I parked haphazardly, hazard lights flashing, and ran towards the scene, flashing my old EMT credentials at a confused-looking beat cop trying to wave me back behind the tape. “My granddaughter was in that car,” I said, my voice tight.
Paramedics were loading a small figure onto a gurney near an ambulance, Lily. Thank God, conscious, crying, arm held stiffly against her chest. Another crew attended to the minivan driver. And there was Rick, leaning against a police cruiser, looking dazed, a cut on his forehead, talking to an officer.
I reached the ambulance just as they were closing the doors. “Lily-bug!” I called out. Lily’s terrified eyes found mine. “Grandma’s here. I’ll be right behind you at the hospital, okay?” A small, jerky nod was all the reply. The doors shut, the siren wailed, and the ambulance pulled away.
My attention snapped back to Rick.
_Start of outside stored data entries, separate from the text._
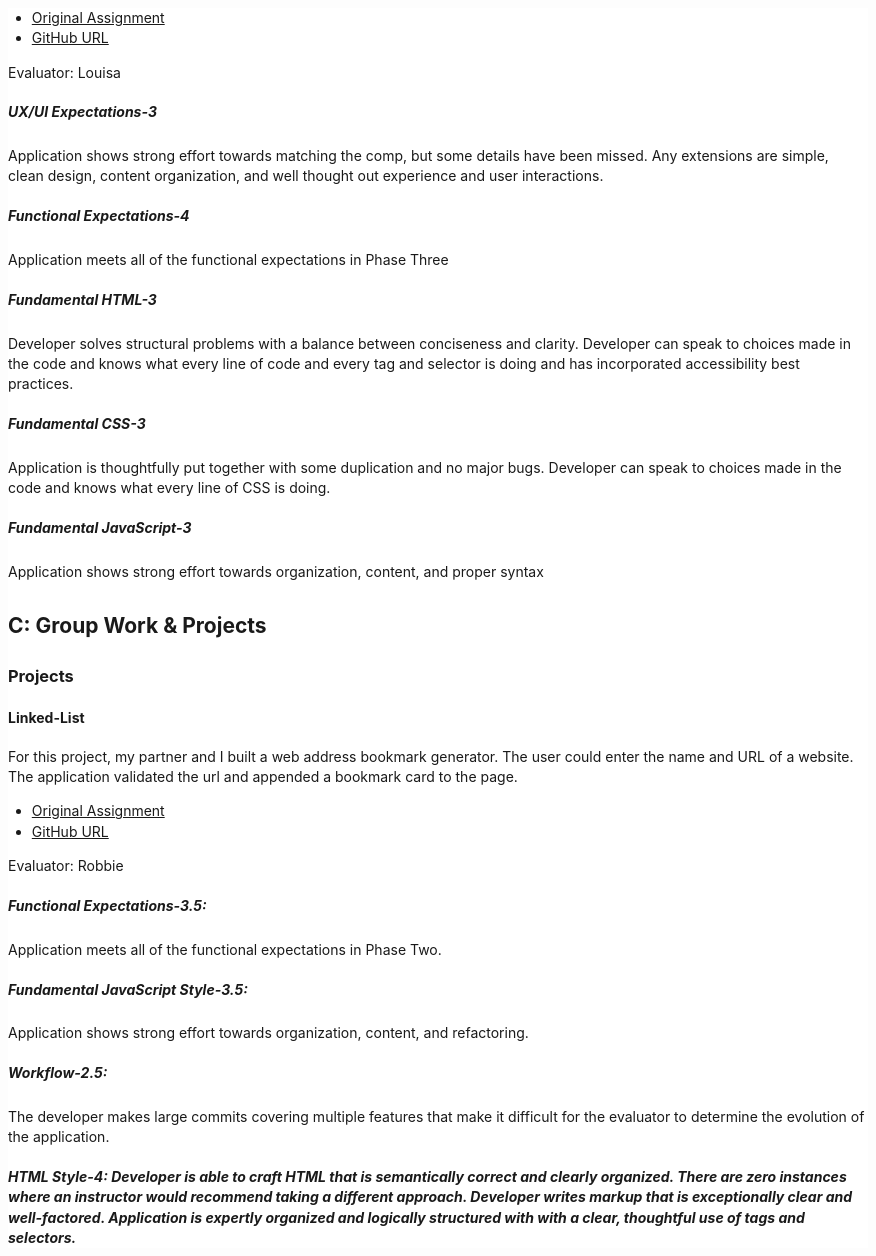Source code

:* [Original Assignment](http://frontend.turing.io/projects/number-guesser.html)
* [GitHub URL](https://github.com/jennPeavler/numberGuesser)

Evaluator: Louisa

##### UX/UI Expectations-3 
Application shows strong effort towards matching the comp, but some details have been missed. Any extensions are simple, clean design, content organization, and well thought out experience and user interactions.

##### Functional Expectations-4
Application meets all of the functional expectations in Phase Three

##### Fundamental HTML-3
Developer solves structural problems with a balance between conciseness and clarity. Developer can speak to choices made in the code and knows what every line of code and every tag and selector is doing and has incorporated accessibility best practices.

##### Fundamental CSS-3
Application is thoughtfully put together with some duplication and no major bugs. Developer can speak to choices made in the code and knows what every line of CSS is doing.

##### Fundamental JavaScript-3
Application shows strong effort towards organization, content, and proper syntax


## C: Group Work & Projects

### Projects

#### Linked-List

For this project, my partner and I built a web address bookmark generator.  The user could enter the name and URL of a website.  The application validated the url and appended a bookmark card to the page.

* [Original Assignment](http://frontend.turing.io/projects/linked-list.html)
* [GitHub URL](https://github.com/jennPeavler/linked-list)

Evaluator: Robbie

##### Functional Expectations-3.5: 
Application meets all of the functional expectations in Phase Two.

##### Fundamental JavaScript Style-3.5: 
Application shows strong effort towards organization, content, and refactoring.

##### Workflow-2.5: 
The developer makes large commits covering multiple features that make it difficult for the evaluator to determine the evolution of the application.

##### HTML Style-4: Developer is able to craft HTML that is semantically correct and clearly organized. There are zero instances where an instructor would recommend taking a different approach. Developer writes markup that is exceptionally clear and well-factored. Application is expertly organized and logically structured with with a clear, thoughtful use of tags and selectors.
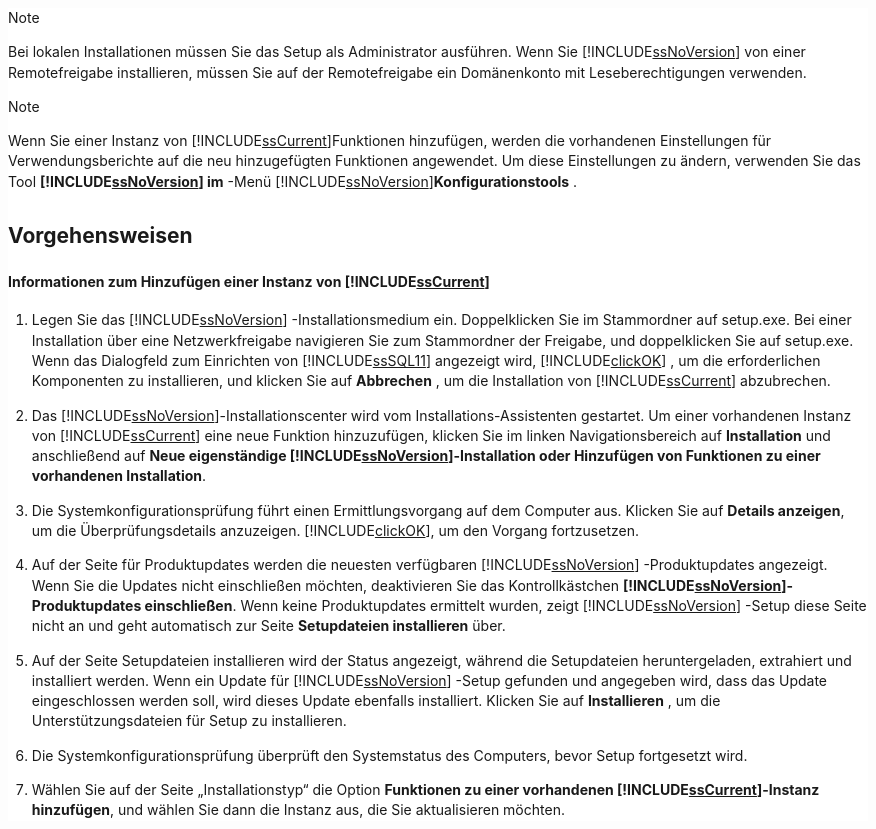 > [!NOTE]  
>  Bei lokalen Installationen müssen Sie das Setup als Administrator ausführen. Wenn Sie [!INCLUDE[ssNoVersion](../../includes/ssnoversion-md.md)] von einer Remotefreigabe installieren, müssen Sie auf der Remotefreigabe ein Domänenkonto mit Leseberechtigungen verwenden.  
  
> [!NOTE]  
>  Wenn Sie einer Instanz von [!INCLUDE[ssCurrent](../../includes/sscurrent-md.md)]Funktionen hinzufügen, werden die vorhandenen Einstellungen für Verwendungsberichte auf die neu hinzugefügten Funktionen angewendet. Um diese Einstellungen zu ändern, verwenden Sie das Tool **[!INCLUDE[ssNoVersion](../../includes/ssnoversion-md.md)] im** -Menü [!INCLUDE[ssNoVersion](../../includes/ssnoversion-md.md)]**Konfigurationstools** .  
  
## <a name="procedures"></a>Vorgehensweisen  
  
#### <a name="to-add-features-to-an-instance-of-includesscurrentincludessscurrent-mdmd"></a>Informationen zum Hinzufügen einer Instanz von [!INCLUDE[ssCurrent](../../includes/sscurrent-md.md)]  
  
1.  Legen Sie das [!INCLUDE[ssNoVersion](../../includes/ssnoversion-md.md)] -Installationsmedium ein. Doppelklicken Sie im Stammordner auf setup.exe. Bei einer Installation über eine Netzwerkfreigabe navigieren Sie zum Stammordner der Freigabe, und doppelklicken Sie auf setup.exe. Wenn das Dialogfeld zum Einrichten von [!INCLUDE[ssSQL11](../../includes/sssql11-md.md)] angezeigt wird, [!INCLUDE[clickOK](../../includes/clickok-md.md)] , um die erforderlichen Komponenten zu installieren, und klicken Sie auf **Abbrechen** , um die Installation von [!INCLUDE[ssCurrent](../../includes/sscurrent-md.md)] abzubrechen.  
  
2.  Das [!INCLUDE[ssNoVersion](../../includes/ssnoversion-md.md)]-Installationscenter wird vom Installations-Assistenten gestartet. Um einer vorhandenen Instanz von [!INCLUDE[ssCurrent](../../includes/sscurrent-md.md)] eine neue Funktion hinzuzufügen, klicken Sie im linken Navigationsbereich auf **Installation** und anschließend auf **Neue eigenständige [!INCLUDE[ssNoVersion](../../includes/ssnoversion-md.md)]-Installation oder Hinzufügen von Funktionen zu einer vorhandenen Installation**.  
  
3.  Die Systemkonfigurationsprüfung führt einen Ermittlungsvorgang auf dem Computer aus. Klicken Sie auf **Details anzeigen**, um die Überprüfungsdetails anzuzeigen. [!INCLUDE[clickOK](../../includes/clickok-md.md)], um den Vorgang fortzusetzen.  
  
4.  Auf der Seite für Produktupdates werden die neuesten verfügbaren [!INCLUDE[ssNoVersion](../../includes/ssnoversion-md.md)] -Produktupdates angezeigt. Wenn Sie die Updates nicht einschließen möchten, deaktivieren Sie das Kontrollkästchen **[!INCLUDE[ssNoVersion](../../includes/ssnoversion-md.md)]-Produktupdates einschließen**. Wenn keine Produktupdates ermittelt wurden, zeigt [!INCLUDE[ssNoVersion](../../includes/ssnoversion-md.md)] -Setup diese Seite nicht an und geht automatisch zur Seite **Setupdateien installieren** über.  
  
5.  Auf der Seite Setupdateien installieren wird der Status angezeigt, während die Setupdateien heruntergeladen, extrahiert und installiert werden. Wenn ein Update für [!INCLUDE[ssNoVersion](../../includes/ssnoversion-md.md)] -Setup gefunden und angegeben wird, dass das Update eingeschlossen werden soll, wird dieses Update ebenfalls installiert. Klicken Sie auf **Installieren** , um die Unterstützungsdateien für Setup zu installieren.  
  
6.  Die Systemkonfigurationsprüfung überprüft den Systemstatus des Computers, bevor Setup fortgesetzt wird.  
  
7.  Wählen Sie auf der Seite „Installationstyp“ die Option **Funktionen zu einer vorhandenen [!INCLUDE[ssCurrent](../../includes/sscurrent-md.md)]-Instanz hinzufügen**, und wählen Sie dann die Instanz aus, die Sie aktualisieren möchten.  
  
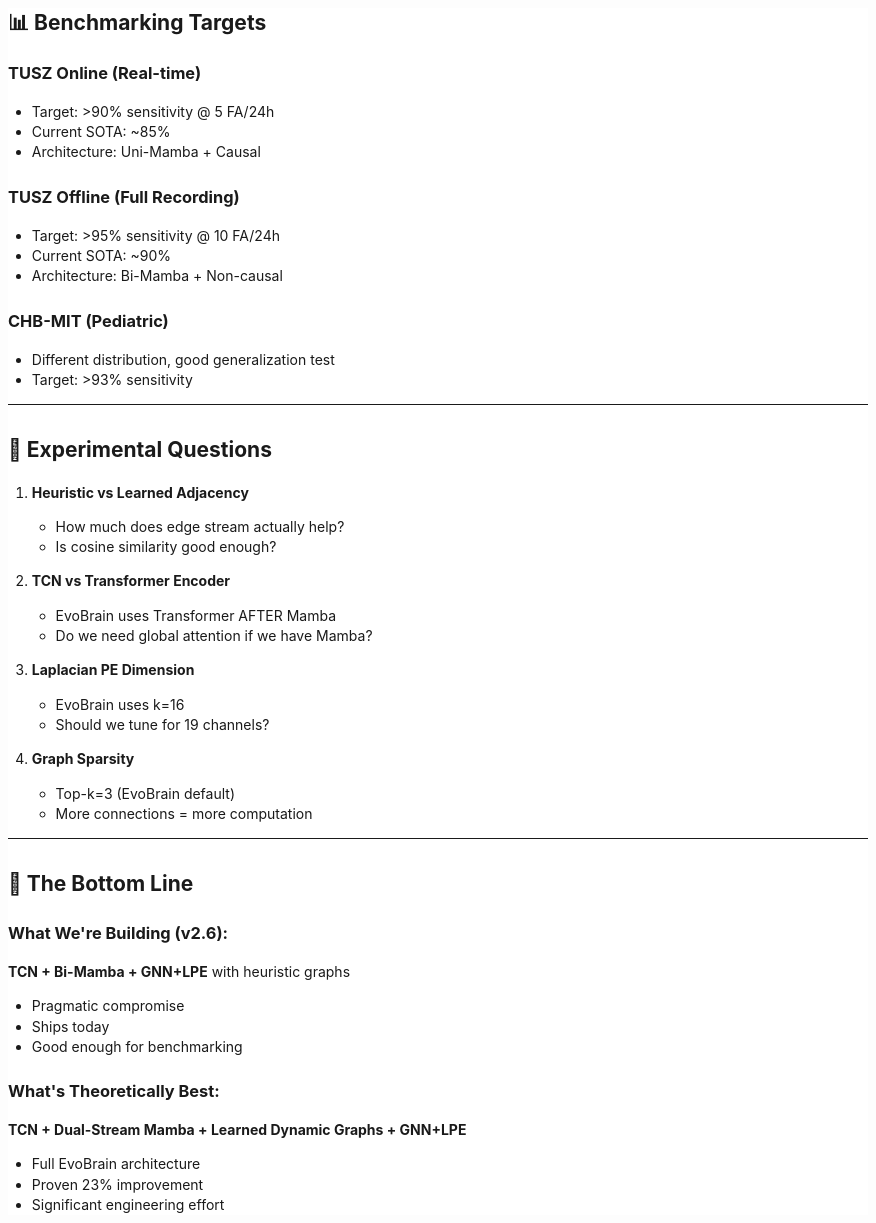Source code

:## 📊 Benchmarking Targets

### TUSZ Online (Real-time)
- Target: >90% sensitivity @ 5 FA/24h
- Current SOTA: ~85%
- Architecture: Uni-Mamba + Causal

### TUSZ Offline (Full Recording)
- Target: >95% sensitivity @ 10 FA/24h
- Current SOTA: ~90%
- Architecture: Bi-Mamba + Non-causal

### CHB-MIT (Pediatric)
- Different distribution, good generalization test
- Target: >93% sensitivity

---

## 🔬 Experimental Questions

1. **Heuristic vs Learned Adjacency**
   - How much does edge stream actually help?
   - Is cosine similarity good enough?

2. **TCN vs Transformer Encoder**
   - EvoBrain uses Transformer AFTER Mamba
   - Do we need global attention if we have Mamba?

3. **Laplacian PE Dimension**
   - EvoBrain uses k=16
   - Should we tune for 19 channels?

4. **Graph Sparsity**
   - Top-k=3 (EvoBrain default)
   - More connections = more computation

---

## 🎲 The Bottom Line

### What We're Building (v2.6):
**TCN + Bi-Mamba + GNN+LPE** with heuristic graphs
- Pragmatic compromise
- Ships today
- Good enough for benchmarking

### What's Theoretically Best:
**TCN + Dual-Stream Mamba + Learned Dynamic Graphs + GNN+LPE**
- Full EvoBrain architecture
- Proven 23% improvement
- Significant engineering effort
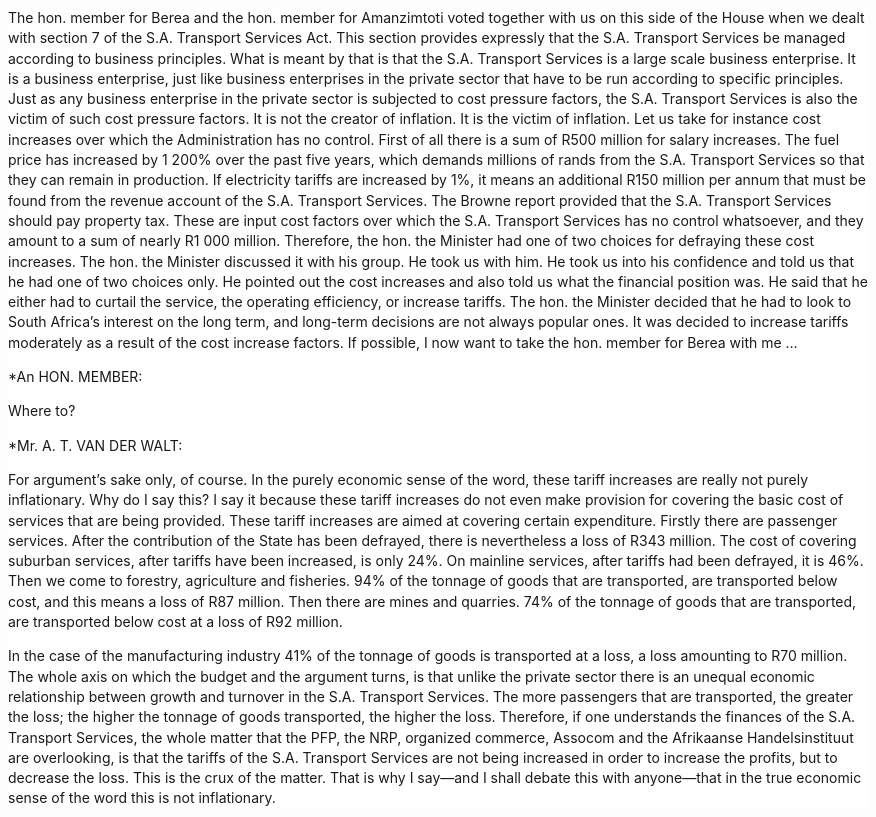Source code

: <p>The hon. member for Berea and the hon. member for Amanzimtoti voted together with us on this side of the House when we dealt with section 7 of the S.A. Transport Services Act. This section provides expressly that the S.A. Transport Services be managed according to business principles. What is meant by that is that the S.A. Transport Services is a large scale business enterprise. It is a business enterprise, just like business enterprises in the private sector that have to be run according to specific principles. Just as any business enterprise in the private sector is subjected to cost pressure factors, the S.A. Transport Services is also the victim of such cost pressure factors. It is not the creator of inflation. It is the victim of inflation. Let us take for instance cost increases over which the Administration has no control. First of all there is a sum of R500 million for salary increases. The fuel price has increased by 1 200% over the past five years, which demands millions of rands from the S.A. Transport Services so that they can remain in production. If electricity tariffs are increased by 1%, it means an additional R150 million per annum that must be found from the revenue account of the S.A. Transport Services. The Browne report provided that the S.A. Transport Services should pay property tax. These are input cost factors over which the S.A. Transport Services has no control whatsoever, and they amount to a <span class="col_2443-2444" refersTo="page_1246"/>sum of nearly R1 000 million. Therefore, the hon. the Minister had one of two choices for defraying these cost increases. The hon. the Minister discussed it with his group. He took us with him. He took us into his confidence and told us that he had one of two choices only. He pointed out the cost increases and also told us what the financial position was. He said that he either had to curtail the service, the operating efficiency, or increase tariffs. The hon. the Minister decided that he had to look to South Africa&#x2019;s interest on the long term, and long-term decisions are not always popular ones. It was decided to increase tariffs moderately as a result of the cost increase factors. If possible, I now want to take the hon. member for Berea with me &#x2026;</p>

</speech>

<speech by="#hon_member">

<from>*An <person refersTo="hansard_za">HON. MEMBER</person>:</from>

<p>Where to?</p>

</speech>

<speech by="#van_der_walt">

<from>*Mr. <person refersTo="hansard_za">A. T. VAN DER WALT</person>:</from>

<p>For argument&#x2019;s sake only, of course. In the purely economic sense of the word, these tariff increases are really not purely inflationary. Why do I say this? I say it because these tariff increases do not even make provision for covering the basic cost of services that are being provided. These tariff increases are aimed at covering certain expenditure. Firstly there are passenger services. After the contribution of the State has been defrayed, there is nevertheless a loss of R343 million. The cost of covering suburban services, after tariffs have been increased, is only 24%. On mainline services, after tariffs had been defrayed, it is 46%. Then we come to forestry, agriculture and fisheries. 94% of the tonnage of goods that are transported, are transported below cost, and this means a loss of R87 million. Then there are mines and quarries. 74% of the tonnage of goods that are transported, are transported below cost at a loss of R92 million.</p>

<p>In the case of the manufacturing industry 41% of the tonnage of goods is transported at a loss, a loss amounting to R70 million. The whole axis on which the budget and the argument turns, is that unlike the private sector there is an unequal economic relationship between growth and turnover in the S.A. Transport Services. The more passengers that are transported, the greater the loss; the higher the tonnage of goods transported, the higher the loss. Therefore, if one understands the finances of the S.A. Transport Services, the whole matter that the PFP, the NRP, organized commerce, Assocom and the Afrikaanse Handelsinstituut are overlooking, is that the tariffs of the S.A. Transport Services are not being increased in order to increase the profits, but to decrease the loss. This is the crux of the matter. That is why I say&#x2014;and I shall debate this with anyone&#x2014;that in the true economic sense of the word this is not inflationary.</p>

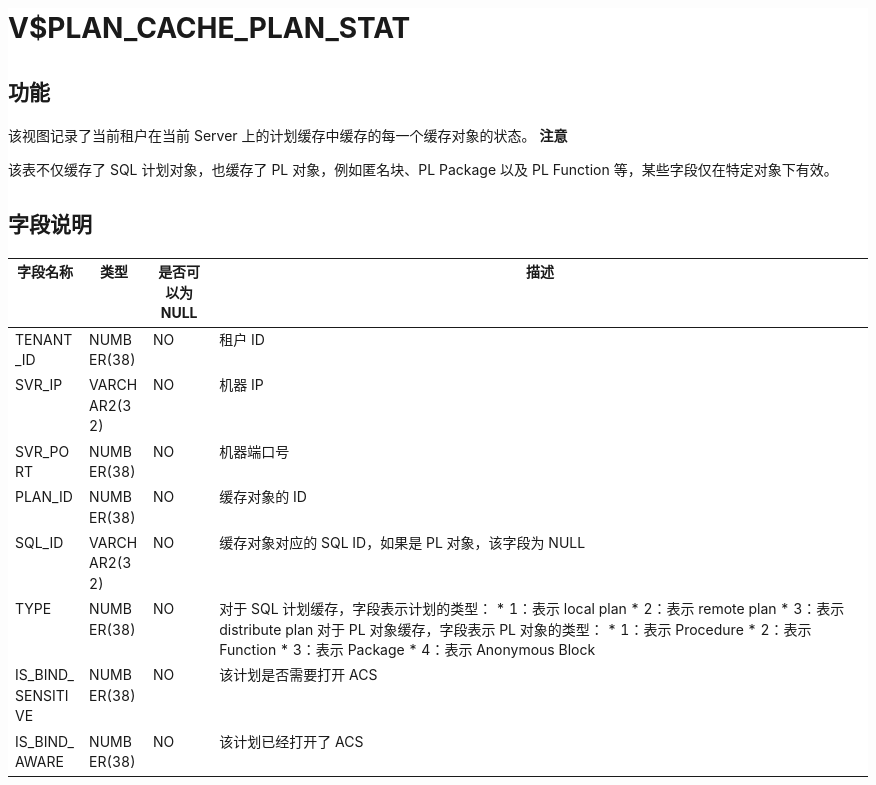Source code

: V$PLAN_CACHE_PLAN_STAT 
===========================================



**功能** 
---------------------------

该视图记录了当前租户在当前 Server 上的计划缓存中缓存的每一个缓存对象的状态。
**注意**



该表不仅缓存了 SQL 计划对象，也缓存了 PL 对象，例如匿名块、PL Package 以及 PL Function 等，某些字段仅在特定对象下有效。

**字段说明** 
-----------------------------



|       **字段名称**        |              **类型**               | **是否可以为 NULL** |                                                                                                                                                                                                                                                    **描述**                                                                                                                                                                                                                                                     |
|-----------------------|-----------------------------------|----------------|---------------------------------------------------------------------------------------------------------------------------------------------------------------------------------------------------------------------------------------------------------------------------------------------------------------------------------------------------------------------------------------------------------------------------------------------------------------------------------------------------------------|
| TENANT_ID             | NUMBER(38)                        | NO             | 租户 ID                                                                                                                                                                                                                                                                                                                                                                                                                                                                                                         |
| SVR_IP                | VARCHAR2(32)                      | NO             | 机器 IP                                                                                                                                                                                                                                                                                                                                                                                                                                                                                                         |
| SVR_PORT              | NUMBER(38)                        | NO             | 机器端口号                                                                                                                                                                                                                                                                                                                                                                                                                                                                                                         |
| PLAN_ID               | NUMBER(38)                        | NO             | 缓存对象的 ID                                                                                                                                                                                                                                                                                                                                                                                                                                                                                                      |
| SQL_ID                | VARCHAR2(32)                      | NO             | 缓存对象对应的 SQL ID，如果是 PL 对象，该字段为 NULL                                                                                                                                                                                                                                                                                                                                                                                                                                                                            |
| TYPE                  | NUMBER(38)                        | NO             | 对于 SQL 计划缓存，字段表示计划的类型： * 1：表示 local plan   * 2：表示 remote plan   *  3：表示 distribute plan    对于 PL 对象缓存，字段表示 PL 对象的类型： * 1：表示 Procedure   * 2：表示 Function   * 3：表示 Package   * 4：表示 Anonymous Block    |
| IS_BIND_SENSITIVE     | NUMBER(38)                        | NO             | 该计划是否需要打开 ACS                                                                                                                                                                                                                                                                                                                                                                                                                                                                                                 |
| IS_BIND_AWARE         | NUMBER(38)                        | NO             | 该计划已经打开了 ACS                                                                                                                                                                                                                                                                                                                                                                                                                                                                                                  |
As I walked towards him, something glinted near the driver-side door of the wrecked sedan, lying partially obscured by a deployed airbag. Rick’s phone. Dropped in the chaos, clearly. Without a conscious thought, fueled by adrenaline and a sudden, sharp spike of suspicion, I scooped it up before anyone else noticed. It felt heavy, alien in my hand. I slipped it into my deep coat pocket just as Rick turned, his eyes widening slightly when recognition dawned.
“Joanne! Thank God you’re here. Did you see Lily? The brakes… they just gave out. Nothing I could do.” Rick’s voice was shaky, but his eyes didn’t quite meet mine.